I have lambasted the real estate industry on more than one occasion for issues I have with inconsistencies and the things that I categorize as unfair practices due to the adverse impact they have on consumers.
One of my recent Tampa mortgages blog posts criticized the new FAR/BAR residential real estate contract for blatantly disregarding recent industry changes that were contradicted in the revised contract. (The FAR/BAR contract in Florida is so called because it represents terms and conditions agreed upon by the Florida Association of Realtors and the Florida BAR Association.)
As a minor concession, here are two examples of things that the new FAR/BAR contract actually got right:
- Extension of Closing Date: Item 5 on Page 2 makes a provision to automatically delay the closing for a period of no more than 7 days if the closing funds from the buyer’s lender are not available at the time of the scheduled closing (based on the requirements in MDIA that would automatically delay the closing anyway).
This is a great example of acknowledging current lending guidelines and incorporating them into the instrument of the transaction itself. Love when that happens!
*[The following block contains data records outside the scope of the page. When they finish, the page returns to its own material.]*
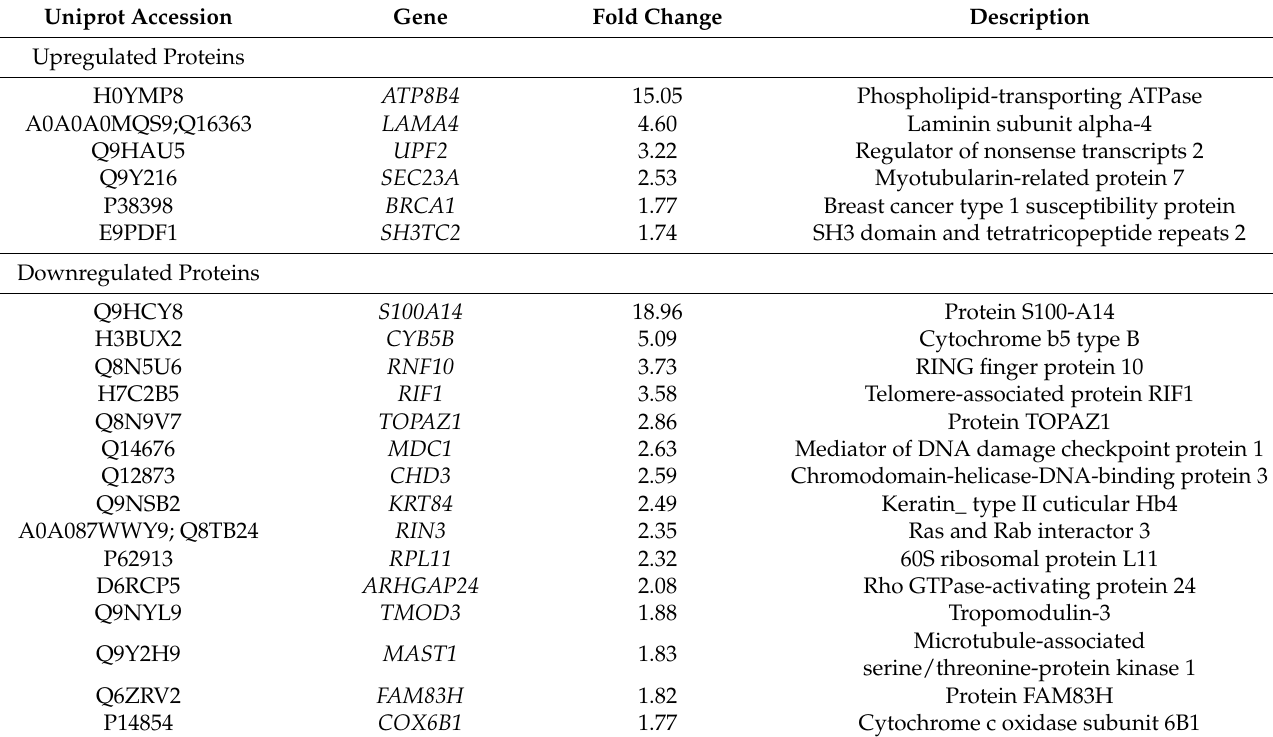
Table 2. Differentially expressed proteins in the MCF7 cells treated with the synergistic AP-1 and DOX combination. Uniprot Accession Gene Fold Change Description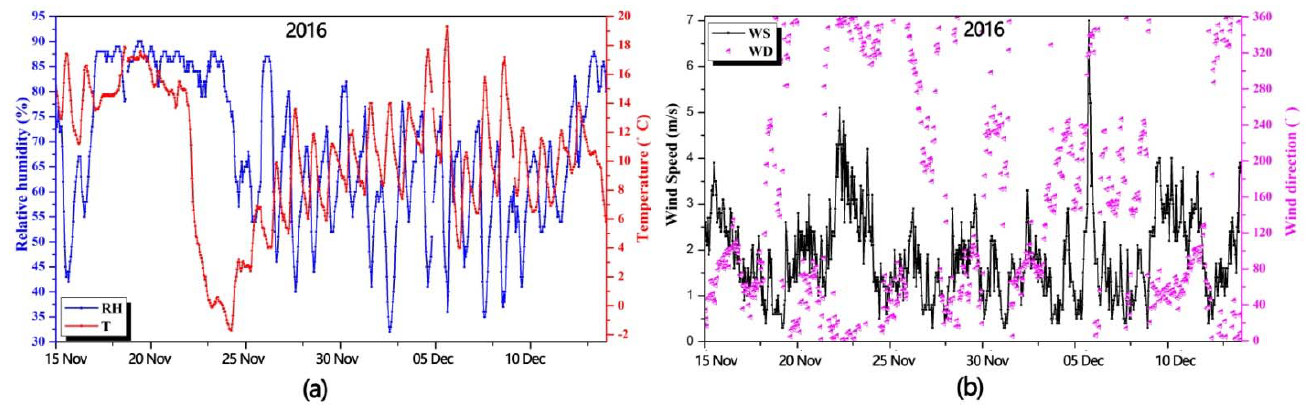
Figure 3. Time series of hourly ( a ) temperature and relative humidity and ( b ) wind speed and wind direction.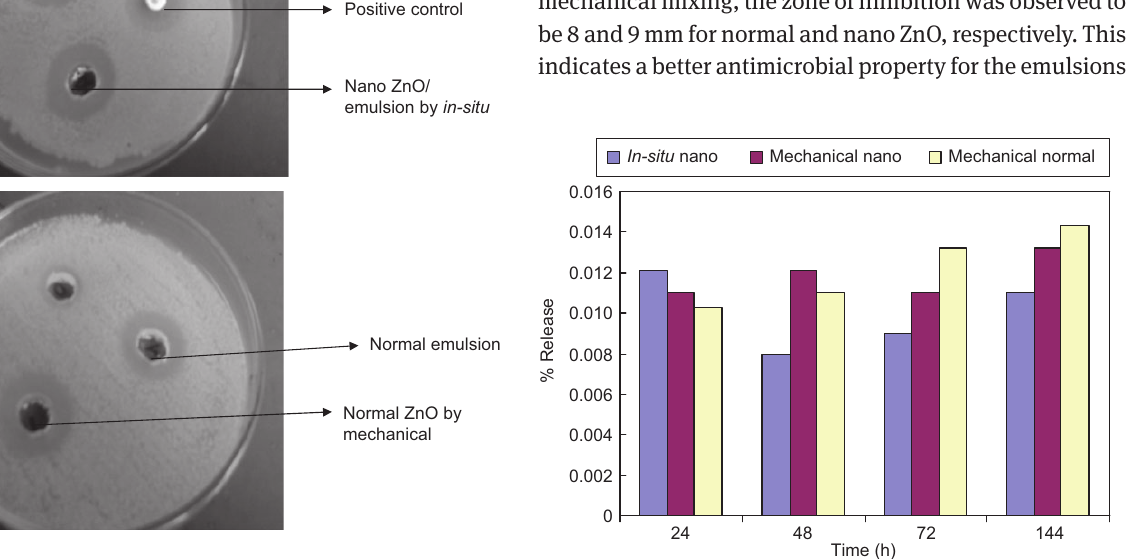
Figure 2 Images of Escherichia coli incubated (A) with nano ZnO/emulsion by mechanical and in situ method (B) with normal emulsion and by mechanical method with normal ZnO.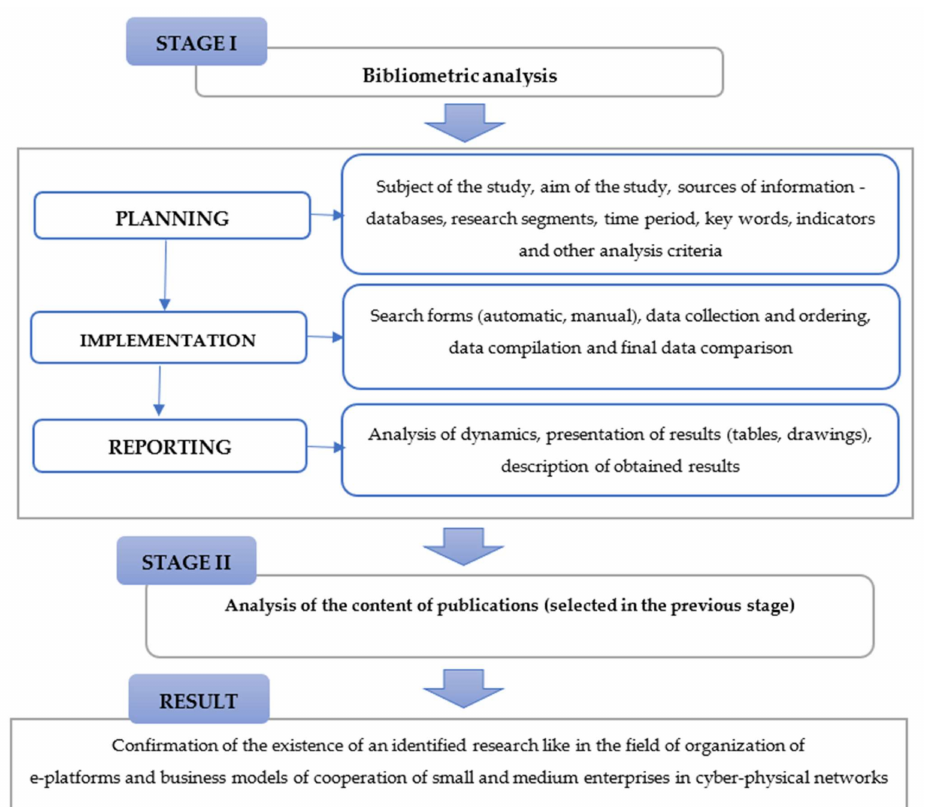
Figure 1. Bibliometric analysis based on methodology SLR. Source: own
- And under Item 8 (which is the all-essential Financing section), there is acknowledgment of the repercussions of FHA and VA repair standards not being met. What it does is make one of the conditions in the FHA/VA addendum part of the main body of the contract so there is no question what the outcome would be in that scenario.
At the end of the day, the right hand has to know what the left hand is doing in this and any other industry. Maybe we’re starting to make some progress after all.